…………………………………….It is unfortunately not often appreciated that IVF should never be undertaken without a prior, thorough and comprehensive clinical and psychological evaluation. IVF is an emotional, financial and physical roller coaster which is only worth contemplating when you have reasonable expectations about the outcome. It is simply not good enough to jump right in to the process without undergoing an in-depth assessment of all the variables that can impact outcome. Always remember…., IVF is a classic example of the "chain being as strong as it’s weakest link". So “plan the trip, before taking the ride” or be prepared for a poor outcome.
Simply because a woman conceives once does not mean that she is just as likely (or even able) to be successful again. Let me pose two (2) theoretical examples to clarify what I mean:
Example #1: A woman with endometriosis has one baby with fertility drugs than cannot get pregnant a second time after repeated attempts with the same treatment: All women with endometriosis (regardless of severity) inevitably have to contend with the existence of “peritoneal toxins” in the pelvic secretions on the surface of and surrounding their ovaries, tubes and uteri .When upon ovulation, eggs pass from the ovary to the tube(s), they come in contact with this “toxic peritoneal factor” which renders the envelopment of the egg(the zona pellucida) less pregnable to sperm. As a consequence, such eggs subsequently 4 to 6 times less likely to be successfully fertilized upon arriving in the Fallopian tube(s).. This explains why a 35year old woman who has endometriosis will have about a 3% chance of conceiving per month of trying as compared with about 15% in for fertile woman of the same age. The “toxic peritoneal factor impacts on eggs that are ovulated (whether spontaneously or following the use of fertility drugs) and serves to explain why the chance of pregnancy is much reduced in normally ovulating women with endometriosis, regardless of whether fertility drugs and/or intrauterine insemination is used , or whether endometriotic deposits are removed surgically. An ovulating woman who fits the bill as outlined above in example #1, does have a chance (albeit markedly reduced) but this chance is markedly compromised and can only be improved by side tracking the toxins in the pelvis through IVF. .AND if such a woman were to conceive following spontaneous or induced, her chances of repeating her good fortune again, by the same approach would revert to being much reduced. It would be wrong for her or her physician to assert otherwise. But alas, all to often the prior pregnancy leads to a sense of false confidence that the same good fortune will again occur, just as easily as the first time. Often times this results in women trying cycle after cycle , often for years , only to be rewarded by “failure” and despondency. Eventually time runs out as, her egg quality declines with age and her ovarian reserve becomes depleted as she gets nearer to the pre-menopause.
Example #2: A 36 year old woman with endometriosis does IVF, has a baby but cannot conceive a few years later after trying IVF again and again and again…. The reason might be that 30% of women with endometriosis develop uterine natural killer cell activation (NKa) . This might not have occurred to the extent of precluding a viable pregnancy by her first IVF attempt, but now is in full force…resulting in a profound immunologic implantation problem. Going to IVF was appropriate but failure to keep an eye open for an emerging immunologic implantation problem…was in my opinion constitutes an error of omission. She might well have had another IVF baby had she undergone NKa down-regulation with IVIG 7-14 days prior to embryo transfer and perhaps had one follow up IVIF infusion upon the diagnosis of pregnancy!
So, simply because one confounding issue (e.g natural killer cell activation [NKa] is detected does not mean that other issues are not coexisting or in the process of developing.

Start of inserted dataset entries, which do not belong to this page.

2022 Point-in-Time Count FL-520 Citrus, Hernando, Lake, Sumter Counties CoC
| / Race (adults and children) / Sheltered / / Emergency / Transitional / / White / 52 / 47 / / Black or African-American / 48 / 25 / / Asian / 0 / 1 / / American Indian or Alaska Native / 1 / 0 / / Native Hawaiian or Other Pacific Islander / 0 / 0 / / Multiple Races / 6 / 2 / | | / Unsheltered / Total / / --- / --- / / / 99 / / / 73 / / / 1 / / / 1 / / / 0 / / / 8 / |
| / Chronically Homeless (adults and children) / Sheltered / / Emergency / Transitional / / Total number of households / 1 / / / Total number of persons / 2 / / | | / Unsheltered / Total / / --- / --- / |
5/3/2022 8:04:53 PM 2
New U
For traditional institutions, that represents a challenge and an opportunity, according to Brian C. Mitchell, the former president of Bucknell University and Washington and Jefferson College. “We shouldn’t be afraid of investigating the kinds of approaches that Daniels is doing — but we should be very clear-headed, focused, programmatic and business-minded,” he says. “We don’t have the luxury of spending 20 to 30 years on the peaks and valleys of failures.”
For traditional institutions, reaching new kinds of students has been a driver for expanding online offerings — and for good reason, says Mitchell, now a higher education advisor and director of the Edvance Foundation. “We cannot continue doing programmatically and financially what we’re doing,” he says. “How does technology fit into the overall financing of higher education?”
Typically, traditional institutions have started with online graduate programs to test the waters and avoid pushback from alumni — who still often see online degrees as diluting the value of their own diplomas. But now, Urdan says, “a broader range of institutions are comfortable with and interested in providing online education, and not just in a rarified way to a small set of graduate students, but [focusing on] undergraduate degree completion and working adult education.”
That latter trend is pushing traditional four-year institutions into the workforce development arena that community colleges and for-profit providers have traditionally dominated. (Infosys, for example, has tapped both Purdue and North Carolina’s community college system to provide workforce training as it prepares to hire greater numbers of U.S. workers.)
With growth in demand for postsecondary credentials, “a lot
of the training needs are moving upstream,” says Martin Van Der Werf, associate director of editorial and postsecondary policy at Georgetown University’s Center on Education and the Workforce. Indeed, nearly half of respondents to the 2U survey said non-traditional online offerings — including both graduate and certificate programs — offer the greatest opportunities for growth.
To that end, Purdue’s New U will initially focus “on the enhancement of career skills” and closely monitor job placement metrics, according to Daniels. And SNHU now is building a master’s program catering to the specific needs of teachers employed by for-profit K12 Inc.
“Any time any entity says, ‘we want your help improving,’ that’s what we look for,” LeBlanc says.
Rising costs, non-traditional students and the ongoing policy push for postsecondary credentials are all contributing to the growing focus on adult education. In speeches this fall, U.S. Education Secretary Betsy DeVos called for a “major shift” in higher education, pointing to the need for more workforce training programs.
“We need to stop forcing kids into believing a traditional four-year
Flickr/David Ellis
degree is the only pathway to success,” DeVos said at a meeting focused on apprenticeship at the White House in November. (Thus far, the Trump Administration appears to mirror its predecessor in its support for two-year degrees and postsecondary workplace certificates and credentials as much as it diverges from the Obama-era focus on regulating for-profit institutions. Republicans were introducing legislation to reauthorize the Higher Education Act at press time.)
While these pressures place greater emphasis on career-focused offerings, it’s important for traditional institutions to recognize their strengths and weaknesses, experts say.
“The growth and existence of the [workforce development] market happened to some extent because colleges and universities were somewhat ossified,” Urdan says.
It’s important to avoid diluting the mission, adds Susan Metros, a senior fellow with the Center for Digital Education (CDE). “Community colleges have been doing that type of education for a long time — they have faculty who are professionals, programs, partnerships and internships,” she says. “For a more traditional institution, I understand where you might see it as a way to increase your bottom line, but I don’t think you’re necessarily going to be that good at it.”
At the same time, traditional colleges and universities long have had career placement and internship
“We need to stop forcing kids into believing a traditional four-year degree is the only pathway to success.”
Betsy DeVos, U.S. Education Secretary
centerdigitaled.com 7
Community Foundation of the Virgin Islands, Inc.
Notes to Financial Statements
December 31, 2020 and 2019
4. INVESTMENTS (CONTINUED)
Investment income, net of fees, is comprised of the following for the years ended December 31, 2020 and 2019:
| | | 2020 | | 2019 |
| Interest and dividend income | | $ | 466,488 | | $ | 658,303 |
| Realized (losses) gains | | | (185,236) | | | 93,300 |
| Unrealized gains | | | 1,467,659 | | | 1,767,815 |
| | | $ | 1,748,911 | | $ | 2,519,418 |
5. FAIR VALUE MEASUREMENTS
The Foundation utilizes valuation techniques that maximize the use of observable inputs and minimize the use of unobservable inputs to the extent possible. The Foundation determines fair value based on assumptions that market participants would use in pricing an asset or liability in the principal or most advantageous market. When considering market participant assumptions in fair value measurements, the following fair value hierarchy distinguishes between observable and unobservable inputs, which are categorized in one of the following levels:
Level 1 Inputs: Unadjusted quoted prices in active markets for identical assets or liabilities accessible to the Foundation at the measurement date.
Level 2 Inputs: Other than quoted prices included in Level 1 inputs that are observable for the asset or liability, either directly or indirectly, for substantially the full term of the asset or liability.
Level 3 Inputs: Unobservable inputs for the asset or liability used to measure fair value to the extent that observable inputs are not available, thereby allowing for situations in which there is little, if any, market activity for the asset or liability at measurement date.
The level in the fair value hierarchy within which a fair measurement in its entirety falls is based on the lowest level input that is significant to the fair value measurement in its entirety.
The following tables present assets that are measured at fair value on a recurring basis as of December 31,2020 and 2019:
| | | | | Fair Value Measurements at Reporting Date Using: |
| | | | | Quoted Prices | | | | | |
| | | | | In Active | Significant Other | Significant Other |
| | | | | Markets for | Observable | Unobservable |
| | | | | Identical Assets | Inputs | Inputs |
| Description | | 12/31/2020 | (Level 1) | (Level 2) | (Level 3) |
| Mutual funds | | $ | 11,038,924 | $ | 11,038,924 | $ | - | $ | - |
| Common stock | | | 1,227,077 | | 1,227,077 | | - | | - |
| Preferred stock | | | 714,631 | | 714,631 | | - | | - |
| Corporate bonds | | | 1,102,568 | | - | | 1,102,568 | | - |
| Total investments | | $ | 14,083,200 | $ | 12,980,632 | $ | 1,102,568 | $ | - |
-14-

my favorite part is his conclusion
|This is one of my biggest gripes about how IVF is often conducted because failure to perform a THOROUGH and comprehensive evaluation in all women undergoing IVF represents a serious error of omission and one that fundamentally compromises the chance of a success birth following IVF. After all, this is NOT about doing IVF, it is about having a baby and the cost of the latter not the former is what counts. Simply stated, if treatment for IVF is approached correctly and all variables that affect seed (embryo) quality and Soil (uterine receptivity) are evaluated and addressed thoroughly upfront, then the cost per baby (emotional, physical and financial goes DOWN).|
If you now cannot afford to be properly and thoroughly reassessed and treated, do not do another IVF. Save your money for the child you already have been blessed with!